#### What you have to do:
Somewhere below is a line with "X001602Y003833D02*" and, later, a line with "X016567Y007417D01*"; repeat those two lines and all the lines between them, exactly as they are.

#### Data listing:
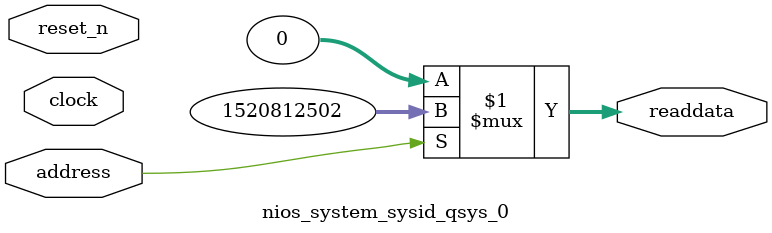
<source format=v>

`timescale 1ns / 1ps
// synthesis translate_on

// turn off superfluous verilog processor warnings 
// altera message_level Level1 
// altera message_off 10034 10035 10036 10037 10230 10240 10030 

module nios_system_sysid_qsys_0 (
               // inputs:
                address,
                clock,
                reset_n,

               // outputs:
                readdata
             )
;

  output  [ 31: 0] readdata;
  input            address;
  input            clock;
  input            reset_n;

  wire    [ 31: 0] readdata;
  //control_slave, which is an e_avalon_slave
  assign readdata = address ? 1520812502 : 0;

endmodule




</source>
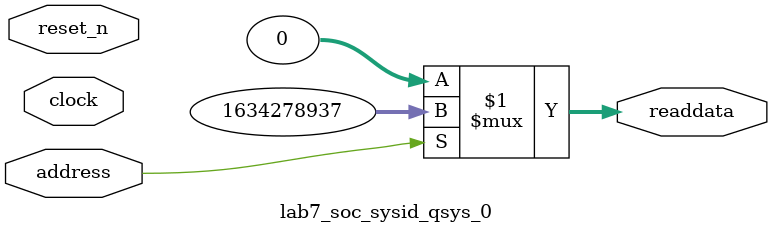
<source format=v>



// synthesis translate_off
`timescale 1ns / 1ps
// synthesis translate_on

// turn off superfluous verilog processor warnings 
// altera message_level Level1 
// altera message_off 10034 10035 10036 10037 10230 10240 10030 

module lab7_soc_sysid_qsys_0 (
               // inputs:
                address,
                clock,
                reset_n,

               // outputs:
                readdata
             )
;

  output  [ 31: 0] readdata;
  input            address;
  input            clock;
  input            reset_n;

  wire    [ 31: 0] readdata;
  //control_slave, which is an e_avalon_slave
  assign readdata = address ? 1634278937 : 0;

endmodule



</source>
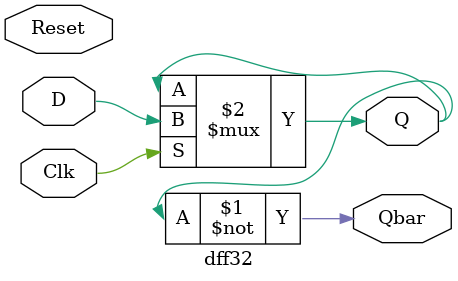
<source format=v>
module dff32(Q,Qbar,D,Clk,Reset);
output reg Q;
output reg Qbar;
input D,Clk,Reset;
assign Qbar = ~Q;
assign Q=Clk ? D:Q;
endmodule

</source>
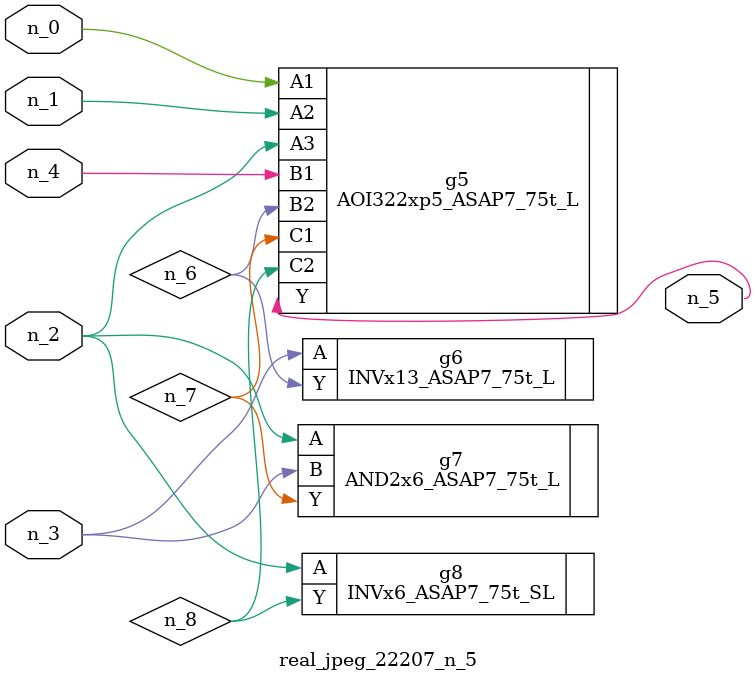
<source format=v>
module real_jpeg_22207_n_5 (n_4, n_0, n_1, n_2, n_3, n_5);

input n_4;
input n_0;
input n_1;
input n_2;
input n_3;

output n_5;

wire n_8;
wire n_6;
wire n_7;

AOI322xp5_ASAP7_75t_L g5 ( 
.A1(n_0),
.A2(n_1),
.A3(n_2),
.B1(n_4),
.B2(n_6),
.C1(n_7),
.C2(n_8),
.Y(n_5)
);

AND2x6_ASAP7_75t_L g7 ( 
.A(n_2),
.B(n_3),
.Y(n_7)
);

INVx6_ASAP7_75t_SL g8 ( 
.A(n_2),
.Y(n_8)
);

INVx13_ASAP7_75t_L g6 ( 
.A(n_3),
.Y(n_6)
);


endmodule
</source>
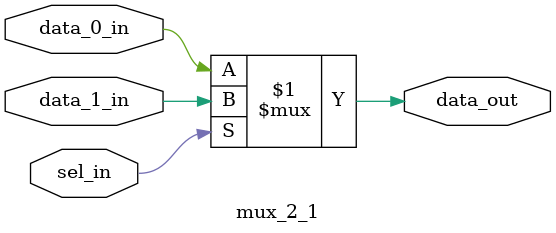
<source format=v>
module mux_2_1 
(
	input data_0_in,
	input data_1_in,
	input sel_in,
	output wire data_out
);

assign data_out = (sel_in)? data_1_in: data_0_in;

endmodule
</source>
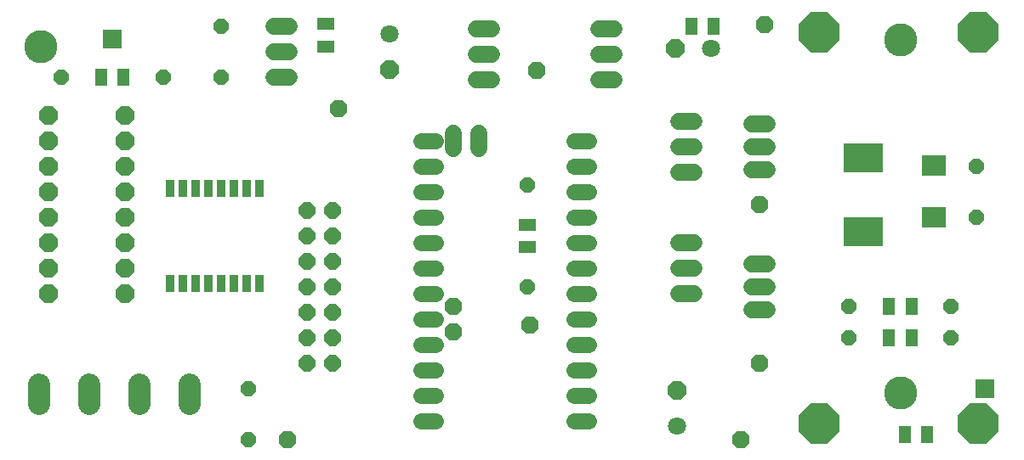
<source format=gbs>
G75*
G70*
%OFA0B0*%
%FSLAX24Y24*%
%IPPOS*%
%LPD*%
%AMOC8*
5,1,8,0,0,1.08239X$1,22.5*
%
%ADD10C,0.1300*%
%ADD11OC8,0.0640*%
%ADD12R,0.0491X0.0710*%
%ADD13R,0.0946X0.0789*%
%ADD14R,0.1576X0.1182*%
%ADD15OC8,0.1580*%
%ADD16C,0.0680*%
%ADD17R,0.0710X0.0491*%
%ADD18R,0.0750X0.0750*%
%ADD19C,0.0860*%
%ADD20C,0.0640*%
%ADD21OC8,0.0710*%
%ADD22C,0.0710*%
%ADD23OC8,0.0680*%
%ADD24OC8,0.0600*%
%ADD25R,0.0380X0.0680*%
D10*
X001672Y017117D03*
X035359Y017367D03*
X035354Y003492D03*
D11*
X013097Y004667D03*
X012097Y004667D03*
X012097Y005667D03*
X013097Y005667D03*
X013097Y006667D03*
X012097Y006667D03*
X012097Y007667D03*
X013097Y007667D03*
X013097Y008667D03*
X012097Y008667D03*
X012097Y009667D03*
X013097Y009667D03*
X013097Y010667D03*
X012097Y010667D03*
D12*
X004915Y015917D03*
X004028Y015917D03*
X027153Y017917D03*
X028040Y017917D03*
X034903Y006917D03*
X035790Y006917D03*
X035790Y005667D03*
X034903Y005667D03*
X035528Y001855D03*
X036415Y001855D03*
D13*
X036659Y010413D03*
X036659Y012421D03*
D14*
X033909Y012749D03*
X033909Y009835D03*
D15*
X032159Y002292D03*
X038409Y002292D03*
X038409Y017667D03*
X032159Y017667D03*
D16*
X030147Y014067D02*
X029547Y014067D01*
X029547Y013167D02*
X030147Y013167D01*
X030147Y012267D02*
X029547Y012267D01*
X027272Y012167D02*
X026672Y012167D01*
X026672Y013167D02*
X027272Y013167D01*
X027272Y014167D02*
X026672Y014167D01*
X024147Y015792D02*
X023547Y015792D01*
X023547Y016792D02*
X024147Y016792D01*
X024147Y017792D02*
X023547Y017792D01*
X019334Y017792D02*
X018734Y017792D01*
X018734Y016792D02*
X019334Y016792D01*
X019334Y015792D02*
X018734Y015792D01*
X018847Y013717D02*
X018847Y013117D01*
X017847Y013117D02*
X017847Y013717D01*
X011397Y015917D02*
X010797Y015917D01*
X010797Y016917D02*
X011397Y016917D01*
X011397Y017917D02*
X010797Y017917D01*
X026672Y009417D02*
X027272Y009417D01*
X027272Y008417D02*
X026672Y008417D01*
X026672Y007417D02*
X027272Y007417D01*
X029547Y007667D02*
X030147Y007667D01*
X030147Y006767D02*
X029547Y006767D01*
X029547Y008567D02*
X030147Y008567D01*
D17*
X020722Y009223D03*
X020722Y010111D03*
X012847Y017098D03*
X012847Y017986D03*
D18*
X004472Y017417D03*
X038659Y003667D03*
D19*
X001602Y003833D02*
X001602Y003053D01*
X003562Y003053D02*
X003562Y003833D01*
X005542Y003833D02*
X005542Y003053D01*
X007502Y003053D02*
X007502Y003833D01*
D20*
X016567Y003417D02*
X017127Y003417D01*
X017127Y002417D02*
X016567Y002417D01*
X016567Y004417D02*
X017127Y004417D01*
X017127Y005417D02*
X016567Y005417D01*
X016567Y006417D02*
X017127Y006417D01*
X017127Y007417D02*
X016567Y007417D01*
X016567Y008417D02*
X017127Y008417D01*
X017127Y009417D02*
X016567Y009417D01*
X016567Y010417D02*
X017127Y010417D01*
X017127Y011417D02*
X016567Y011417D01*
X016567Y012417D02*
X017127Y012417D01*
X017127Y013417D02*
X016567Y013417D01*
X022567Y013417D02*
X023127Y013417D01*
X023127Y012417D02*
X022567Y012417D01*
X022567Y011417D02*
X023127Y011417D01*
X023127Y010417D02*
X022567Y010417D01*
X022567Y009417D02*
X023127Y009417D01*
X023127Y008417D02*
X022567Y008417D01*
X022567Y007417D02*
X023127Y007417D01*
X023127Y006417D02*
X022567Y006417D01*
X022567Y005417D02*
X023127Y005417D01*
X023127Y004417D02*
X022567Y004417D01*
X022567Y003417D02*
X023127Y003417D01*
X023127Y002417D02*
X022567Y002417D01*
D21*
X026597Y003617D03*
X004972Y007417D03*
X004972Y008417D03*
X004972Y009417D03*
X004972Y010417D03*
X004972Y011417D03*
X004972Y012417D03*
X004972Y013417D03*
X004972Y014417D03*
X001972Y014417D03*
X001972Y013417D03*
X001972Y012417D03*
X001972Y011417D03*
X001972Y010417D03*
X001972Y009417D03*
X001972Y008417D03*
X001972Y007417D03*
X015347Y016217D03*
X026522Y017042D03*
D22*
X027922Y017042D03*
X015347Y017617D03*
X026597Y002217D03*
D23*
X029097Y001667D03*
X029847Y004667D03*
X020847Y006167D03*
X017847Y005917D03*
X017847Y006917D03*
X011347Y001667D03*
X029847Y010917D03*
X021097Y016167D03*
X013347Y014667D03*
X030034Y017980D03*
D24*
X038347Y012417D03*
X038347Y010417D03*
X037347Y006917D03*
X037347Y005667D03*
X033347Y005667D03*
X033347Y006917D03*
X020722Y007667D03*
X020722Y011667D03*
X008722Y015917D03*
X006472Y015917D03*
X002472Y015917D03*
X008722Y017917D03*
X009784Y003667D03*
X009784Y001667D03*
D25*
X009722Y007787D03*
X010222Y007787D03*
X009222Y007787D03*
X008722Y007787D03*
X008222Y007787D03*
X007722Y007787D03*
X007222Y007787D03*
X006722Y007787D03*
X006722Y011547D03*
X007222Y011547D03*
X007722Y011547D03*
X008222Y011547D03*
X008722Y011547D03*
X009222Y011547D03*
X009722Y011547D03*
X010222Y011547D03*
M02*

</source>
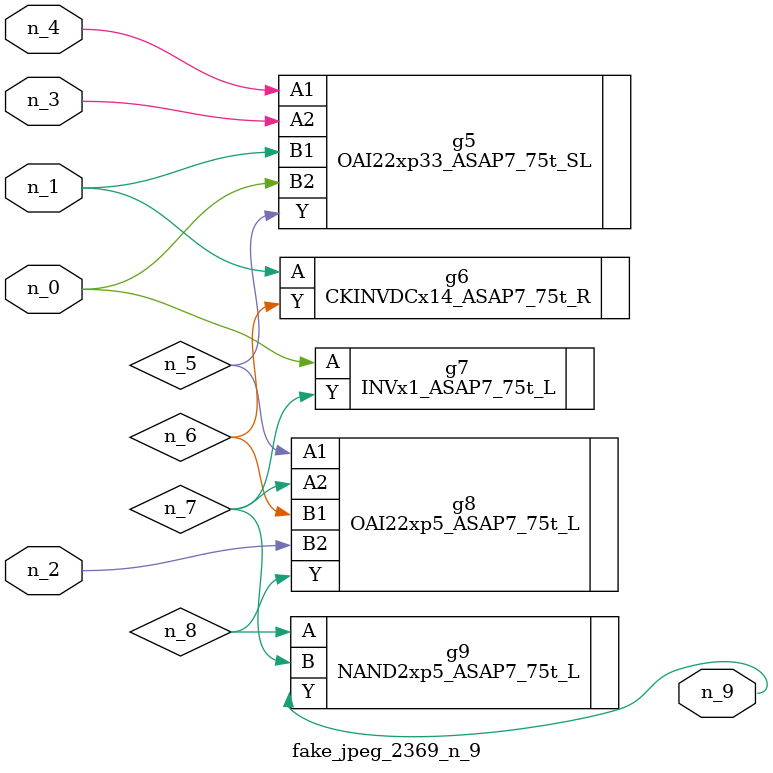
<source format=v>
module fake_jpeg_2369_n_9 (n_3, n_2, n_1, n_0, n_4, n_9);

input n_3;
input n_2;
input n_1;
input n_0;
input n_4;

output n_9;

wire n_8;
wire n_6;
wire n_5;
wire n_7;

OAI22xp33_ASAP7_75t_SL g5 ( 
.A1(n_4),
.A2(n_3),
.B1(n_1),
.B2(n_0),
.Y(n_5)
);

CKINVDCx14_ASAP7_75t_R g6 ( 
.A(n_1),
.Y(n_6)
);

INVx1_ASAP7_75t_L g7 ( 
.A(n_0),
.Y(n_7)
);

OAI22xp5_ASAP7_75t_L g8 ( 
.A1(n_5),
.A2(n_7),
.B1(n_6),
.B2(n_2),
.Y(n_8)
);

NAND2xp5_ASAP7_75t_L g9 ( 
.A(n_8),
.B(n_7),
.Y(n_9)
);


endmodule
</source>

#### Response to this task:
X001602Y003833D02*
X001602Y003053D01*
X003562Y003053D02*
X003562Y003833D01*
X005542Y003833D02*
X005542Y003053D01*
X007502Y003053D02*
X007502Y003833D01*
D20*
X016567Y003417D02*
X017127Y003417D01*
X017127Y002417D02*
X016567Y002417D01*
X016567Y004417D02*
X017127Y004417D01*
X017127Y005417D02*
X016567Y005417D01*
X016567Y006417D02*
X017127Y006417D01*
X017127Y007417D02*
X016567Y007417D01*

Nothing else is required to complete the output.